Segundo Kurzweil, em 2020 computadores serão poderosos o suficiente para simular o cérebro humano. Baseando seus argumentos numa lei empírica chamada "Lei dos Retornos Acelerados", em 25 anos o progresso da internet, a velocidade de processamento de dados, o acesso a bancos de dados, criarão tecnologias bilhões de vezes mais poderosas do que as que temos hoje. Por exemplo, os computadores da década de 70 eram um milhão de vezes mais caros e mil vezes menos eficientes do que o que temos hoje em nossos celulares, totalizando um aumento de bilhões de vezes em eficiência de computação por real. Ele prevê que em 2029 teremos entendido o funcionamento do cérebro humano, ao menos o suficiente para simularmos seu funcionamento em computadores que, à esta altura, serão bem mais poderosos do que nossos cérebros.
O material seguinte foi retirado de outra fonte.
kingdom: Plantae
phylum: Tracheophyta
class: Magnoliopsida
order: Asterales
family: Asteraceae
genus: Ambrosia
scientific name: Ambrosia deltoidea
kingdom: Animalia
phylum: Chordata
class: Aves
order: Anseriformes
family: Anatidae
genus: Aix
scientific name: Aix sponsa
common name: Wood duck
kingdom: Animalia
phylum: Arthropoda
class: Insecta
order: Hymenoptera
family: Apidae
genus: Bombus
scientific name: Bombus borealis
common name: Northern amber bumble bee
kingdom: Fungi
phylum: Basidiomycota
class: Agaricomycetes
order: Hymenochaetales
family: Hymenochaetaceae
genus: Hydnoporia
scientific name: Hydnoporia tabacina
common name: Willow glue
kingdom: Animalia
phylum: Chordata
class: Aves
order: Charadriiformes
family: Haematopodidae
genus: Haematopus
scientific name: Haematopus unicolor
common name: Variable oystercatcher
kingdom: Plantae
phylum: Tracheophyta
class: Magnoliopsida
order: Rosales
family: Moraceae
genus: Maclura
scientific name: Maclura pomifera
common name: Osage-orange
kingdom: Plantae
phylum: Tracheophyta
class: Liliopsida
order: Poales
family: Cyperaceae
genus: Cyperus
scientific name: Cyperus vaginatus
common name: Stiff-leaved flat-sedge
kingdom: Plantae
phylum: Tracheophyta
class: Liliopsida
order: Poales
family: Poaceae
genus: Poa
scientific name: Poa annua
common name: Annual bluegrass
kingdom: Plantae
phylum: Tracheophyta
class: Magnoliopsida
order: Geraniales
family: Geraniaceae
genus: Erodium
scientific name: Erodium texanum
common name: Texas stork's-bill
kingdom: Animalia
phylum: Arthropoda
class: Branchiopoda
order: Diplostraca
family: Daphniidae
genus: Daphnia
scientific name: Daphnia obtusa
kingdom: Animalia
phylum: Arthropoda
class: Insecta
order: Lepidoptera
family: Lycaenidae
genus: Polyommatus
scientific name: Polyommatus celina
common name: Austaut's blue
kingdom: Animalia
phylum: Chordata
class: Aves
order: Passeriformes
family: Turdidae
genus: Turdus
A singularidade, no caso da física dos buracos negros, de onde Kurzweil tomou sua inspiração, é um ponto além do qual não sabemos o que pode ocorrer. É onde as leis que usamos para descrever as propriedades da matéria, do espaço e do tempo deixam de fazer sentido. Isto não significa que é impossível compreender a singularidade, mas apenas que não temos as ferramentas teóricas para fazê-lo.

Já no caso da inteligência artificial, fica bem mais difícil prever o que poderá ocorrer. Toda tecnologia pode ser usada para o bem ou para o mal. Se, como Kurzweil, somos otimistas e vemos que a humanidade, em média, tem se beneficiado com o avanço tecnológico (vivemos mais e matamos melhor; mas matamos menos), a singularidade trará uma nova era na evolução da inteligência, onde o corpo será supérfluo: o que importará será a informação que nos define. Afinal, somos matéria arranjada segundo um plano, e este plano é uma sequência de instruções, ou seja, um programa.

Se podemos armazenar estas instruções, em princípio podemos recriá-las em qualquer máquina, como numa realidade virtual superavançada. Imagine um personagem do videogame Sims que é tão sofisticado que se considera vivo. Seremos ele. A realidade, tal qual a percebemos, pode ser simulada; basta mais informação, mais detalhes, mais velocidade de processamento. Se é este o nosso futuro, é bom começarmos a pensar nas suas várias consequências. E nos certificar que nossa informação terá um backup que não falhará ou poderá ser destruído por forças malignas.